Measurement transcription data
┌────────

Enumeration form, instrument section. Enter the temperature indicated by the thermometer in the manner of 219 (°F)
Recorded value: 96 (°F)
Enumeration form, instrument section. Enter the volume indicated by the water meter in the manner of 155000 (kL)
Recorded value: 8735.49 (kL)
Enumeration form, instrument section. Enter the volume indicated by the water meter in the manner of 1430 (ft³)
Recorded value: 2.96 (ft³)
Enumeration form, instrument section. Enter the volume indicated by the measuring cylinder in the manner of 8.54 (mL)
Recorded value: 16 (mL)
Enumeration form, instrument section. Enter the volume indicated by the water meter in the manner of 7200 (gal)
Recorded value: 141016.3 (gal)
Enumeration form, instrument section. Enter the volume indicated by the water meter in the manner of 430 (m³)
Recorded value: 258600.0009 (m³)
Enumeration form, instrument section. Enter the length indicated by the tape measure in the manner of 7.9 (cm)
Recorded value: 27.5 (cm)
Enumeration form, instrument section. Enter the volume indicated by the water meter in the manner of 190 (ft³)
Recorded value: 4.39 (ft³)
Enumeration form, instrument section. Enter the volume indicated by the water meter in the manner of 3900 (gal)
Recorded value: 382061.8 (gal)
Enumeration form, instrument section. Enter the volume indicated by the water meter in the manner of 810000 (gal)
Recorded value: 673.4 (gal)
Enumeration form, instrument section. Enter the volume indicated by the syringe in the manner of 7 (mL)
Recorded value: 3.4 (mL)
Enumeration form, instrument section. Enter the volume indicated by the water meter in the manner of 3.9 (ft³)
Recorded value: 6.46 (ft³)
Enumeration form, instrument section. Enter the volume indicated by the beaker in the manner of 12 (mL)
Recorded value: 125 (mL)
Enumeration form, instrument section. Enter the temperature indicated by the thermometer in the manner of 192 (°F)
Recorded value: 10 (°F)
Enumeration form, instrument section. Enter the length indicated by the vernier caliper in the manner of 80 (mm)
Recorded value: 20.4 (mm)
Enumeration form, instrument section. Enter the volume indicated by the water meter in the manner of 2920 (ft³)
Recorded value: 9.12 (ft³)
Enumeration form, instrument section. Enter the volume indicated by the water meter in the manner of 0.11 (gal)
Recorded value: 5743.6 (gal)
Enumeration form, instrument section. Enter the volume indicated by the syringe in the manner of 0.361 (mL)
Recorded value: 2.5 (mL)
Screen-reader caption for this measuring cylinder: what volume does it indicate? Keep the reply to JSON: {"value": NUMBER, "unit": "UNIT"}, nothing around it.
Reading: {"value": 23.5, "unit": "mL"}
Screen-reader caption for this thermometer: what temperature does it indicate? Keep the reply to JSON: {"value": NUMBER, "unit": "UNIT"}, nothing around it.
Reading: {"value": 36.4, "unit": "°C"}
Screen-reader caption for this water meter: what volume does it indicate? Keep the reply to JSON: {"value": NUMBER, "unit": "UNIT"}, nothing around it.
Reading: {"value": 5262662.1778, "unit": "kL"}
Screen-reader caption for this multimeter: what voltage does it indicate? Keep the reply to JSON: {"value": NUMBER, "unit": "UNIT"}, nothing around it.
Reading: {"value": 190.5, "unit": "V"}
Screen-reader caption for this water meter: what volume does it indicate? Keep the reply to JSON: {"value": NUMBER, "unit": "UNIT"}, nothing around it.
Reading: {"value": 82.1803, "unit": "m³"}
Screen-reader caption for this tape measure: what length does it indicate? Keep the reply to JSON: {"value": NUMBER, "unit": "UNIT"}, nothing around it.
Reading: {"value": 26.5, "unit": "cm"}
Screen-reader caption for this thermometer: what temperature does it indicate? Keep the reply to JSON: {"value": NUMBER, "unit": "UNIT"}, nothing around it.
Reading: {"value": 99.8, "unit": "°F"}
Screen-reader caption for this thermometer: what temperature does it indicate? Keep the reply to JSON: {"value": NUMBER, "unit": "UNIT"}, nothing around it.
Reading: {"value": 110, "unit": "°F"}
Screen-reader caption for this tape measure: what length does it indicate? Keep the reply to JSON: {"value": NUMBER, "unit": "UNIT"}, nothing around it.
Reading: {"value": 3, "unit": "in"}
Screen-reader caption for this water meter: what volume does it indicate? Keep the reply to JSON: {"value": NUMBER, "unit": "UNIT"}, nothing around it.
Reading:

└────────

What you will do
Reproduce every row above word for word, leaving each one unchanged.

Answer section
Enumeration form, instrument section. Enter the temperature indicated by the thermometer in the manner of 219 (°F)
Recorded value: 96 (°F)
Enumeration form, instrument section. Enter the volume indicated by the water meter in the manner of 155000 (kL)
Recorded value: 8735.49 (kL)
Enumeration form, instrument section. Enter the volume indicated by the water meter in the manner of 1430 (ft³)
Recorded value: 2.96 (ft³)
Enumeration form, instrument section. Enter the volume indicated by the measuring cylinder in the manner of 8.54 (mL)
Recorded value: 16 (mL)
Enumeration form, instrument section. Enter the volume indicated by the water meter in the manner of 7200 (gal)
Recorded value: 141016.3 (gal)
Enumeration form, instrument section. Enter the volume indicated by the water meter in the manner of 430 (m³)
Recorded value: 258600.0009 (m³)
Enumeration form, instrument section. Enter the length indicated by the tape measure in the manner of 7.9 (cm)
Recorded value: 27.5 (cm)
Enumeration form, instrument section. Enter the volume indicated by the water meter in the manner of 190 (ft³)
Recorded value: 4.39 (ft³)
Enumeration form, instrument section. Enter the volume indicated by the water meter in the manner of 3900 (gal)
Recorded value: 382061.8 (gal)
Enumeration form, instrument section. Enter the volume indicated by the water meter in the manner of 810000 (gal)
Recorded value: 673.4 (gal)
Enumeration form, instrument section. Enter the volume indicated by the syringe in the manner of 7 (mL)
Recorded value: 3.4 (mL)
Enumeration form, instrument section. Enter the volume indicated by the water meter in the manner of 3.9 (ft³)
Recorded value: 6.46 (ft³)
Enumeration form, instrument section. Enter the volume indicated by the beaker in the manner of 12 (mL)
Recorded value: 125 (mL)
Enumeration form, instrument section. Enter the temperature indicated by the thermometer in the manner of 192 (°F)
Recorded value: 10 (°F)
Enumeration form, instrument section. Enter the length indicated by the vernier caliper in the manner of 80 (mm)
Recorded value: 20.4 (mm)
Enumeration form, instrument section. Enter the volume indicated by the water meter in the manner of 2920 (ft³)
Recorded value: 9.12 (ft³)
Enumeration form, instrument section. Enter the volume indicated by the water meter in the manner of 0.11 (gal)
Recorded value: 5743.6 (gal)
Enumeration form, instrument section. Enter the volume indicated by the syringe in the manner of 0.361 (mL)
Recorded value: 2.5 (mL)
Screen-reader caption for this measuring cylinder: what volume does it indicate? Keep the reply to JSON: {"value": NUMBER, "unit": "UNIT"}, nothing around it.
Reading: {"value": 23.5, "unit": "mL"}
Screen-reader caption for this thermometer: what temperature does it indicate? Keep the reply to JSON: {"value": NUMBER, "unit": "UNIT"}, nothing around it.
Reading: {"value": 36.4, "unit": "°C"}
Screen-reader caption for this water meter: what volume does it indicate? Keep the reply to JSON: {"value": NUMBER, "unit": "UNIT"}, nothing around it.
Reading: {"value": 5262662.1778, "unit": "kL"}
Screen-reader caption for this multimeter: what voltage does it indicate? Keep the reply to JSON: {"value": NUMBER, "unit": "UNIT"}, nothing around it.
Reading: {"value": 190.5, "unit": "V"}
Screen-reader caption for this water meter: what volume does it indicate? Keep the reply to JSON: {"value": NUMBER, "unit": "UNIT"}, nothing around it.
Reading: {"value": 82.1803, "unit": "m³"}
Screen-reader caption for this tape measure: what length does it indicate? Keep the reply to JSON: {"value": NUMBER, "unit": "UNIT"}, nothing around it.
Reading: {"value": 26.5, "unit": "cm"}
Screen-reader caption for this thermometer: what temperature does it indicate? Keep the reply to JSON: {"value": NUMBER, "unit": "UNIT"}, nothing around it.
Reading: {"value": 99.8, "unit": "°F"}
Screen-reader caption for this thermometer: what temperature does it indicate? Keep the reply to JSON: {"value": NUMBER, "unit": "UNIT"}, nothing around it.
Reading: {"value": 110, "unit": "°F"}
Screen-reader caption for this tape measure: what length does it indicate? Keep the reply to JSON: {"value": NUMBER, "unit": "UNIT"}, nothing around it.
Reading: {"value": 3, "unit": "in"}
Screen-reader caption for this water meter: what volume does it indicate? Keep the reply to JSON: {"value": NUMBER, "unit": "UNIT"}, nothing around it.
Reading:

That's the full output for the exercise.